#### Requirement:
Copy every line of the records below word for word, leaving out the picture placeholders.

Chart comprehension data
▬▬▬

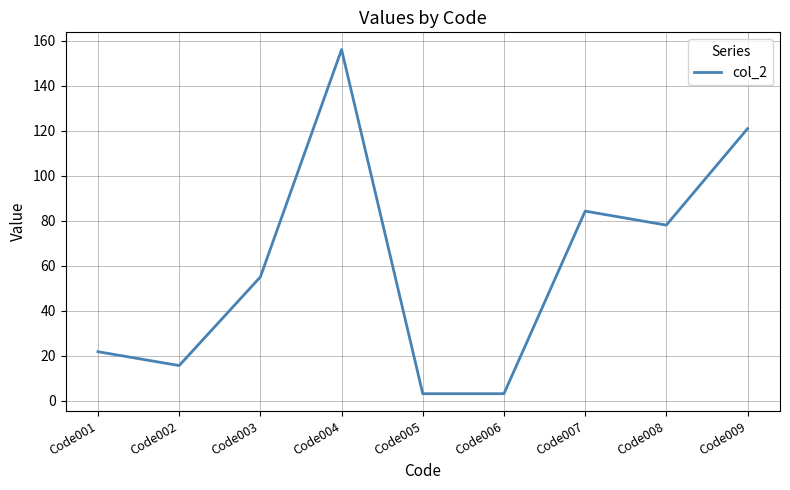

What is the sum of the values at Code005 and Code001?

24.9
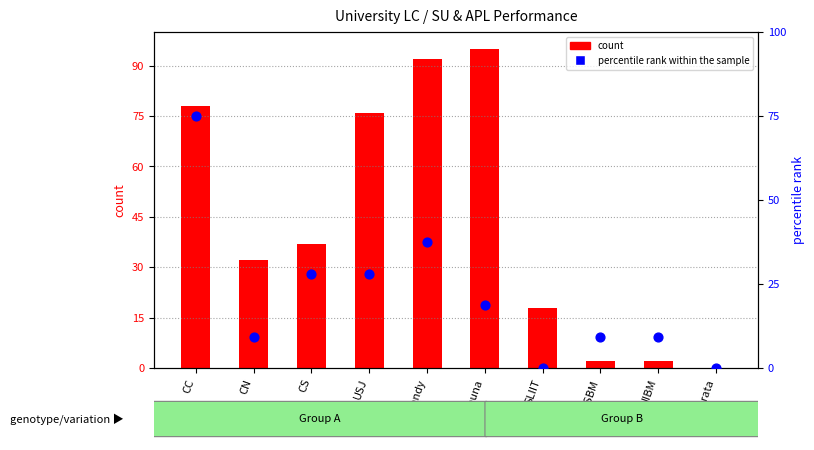

At which category is the sum across all series the highest?

CC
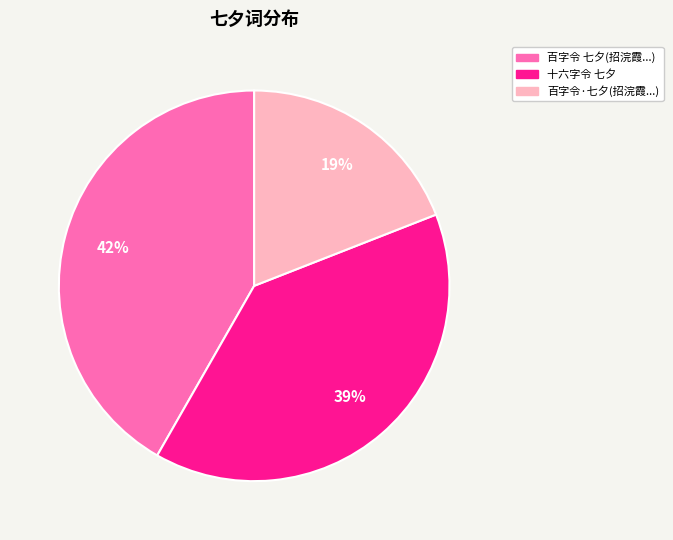

Is there a majority slice in this chart?

No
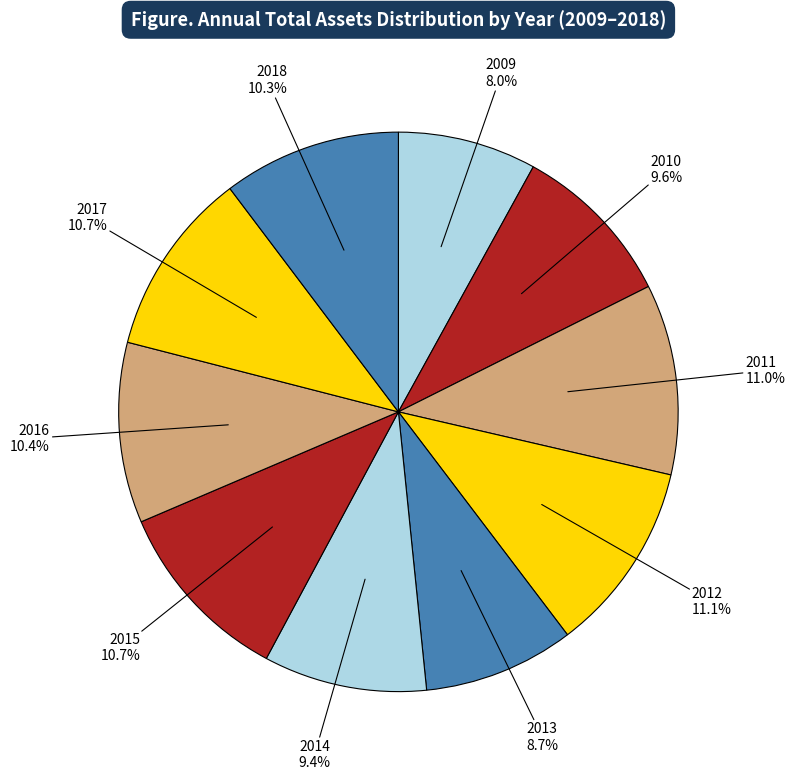

Approximately how many times larger is the value at 2014 compared to 2011?

0.9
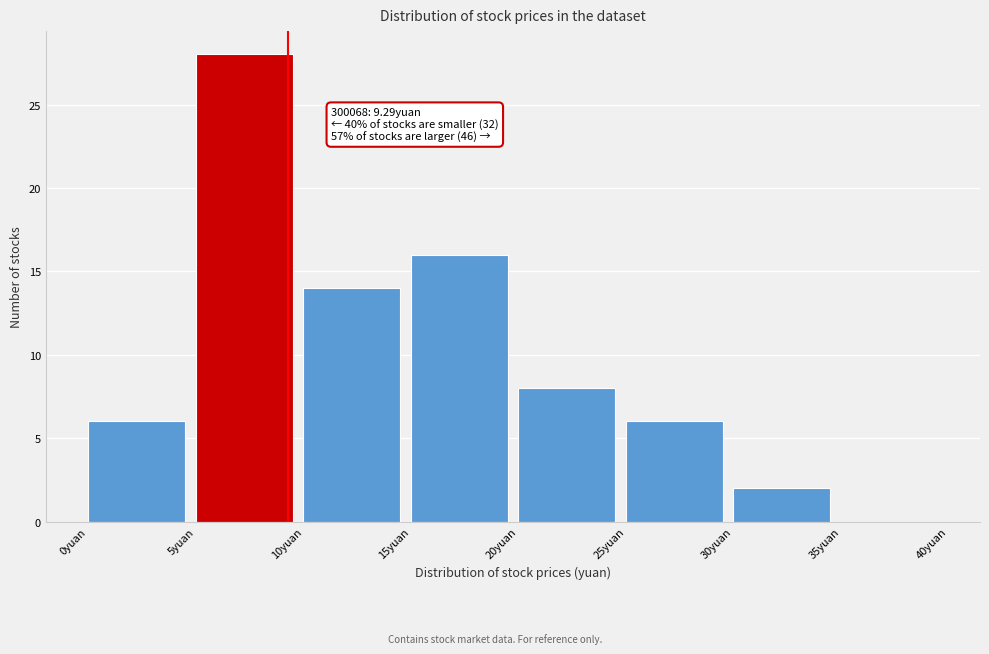

Over which range of the x-axis is the bar tallest?

5 to 10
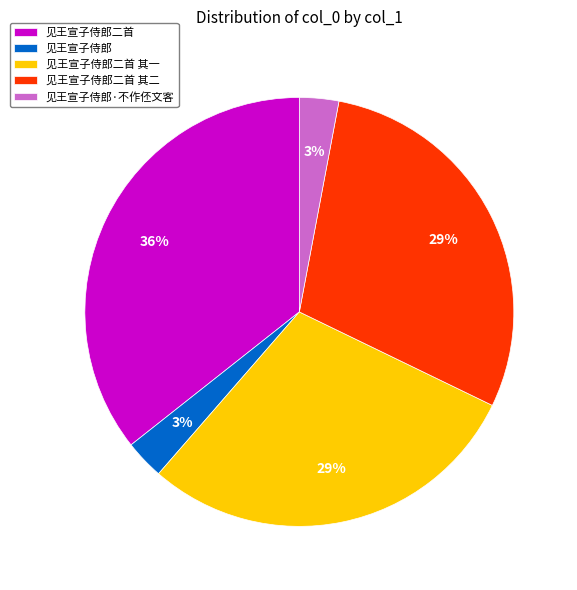

Count the number of slices in the pie.

5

▬▬▬

#### Solution:
What is the sum of the values at Code005 and Code001?

24.9

At which category is the sum across all series the highest?

CC

Is there a majority slice in this chart?

No

Approximately how many times larger is the value at 2014 compared to 2011?

0.9

Over which range of the x-axis is the bar tallest?

5 to 10

Count the number of slices in the pie.

5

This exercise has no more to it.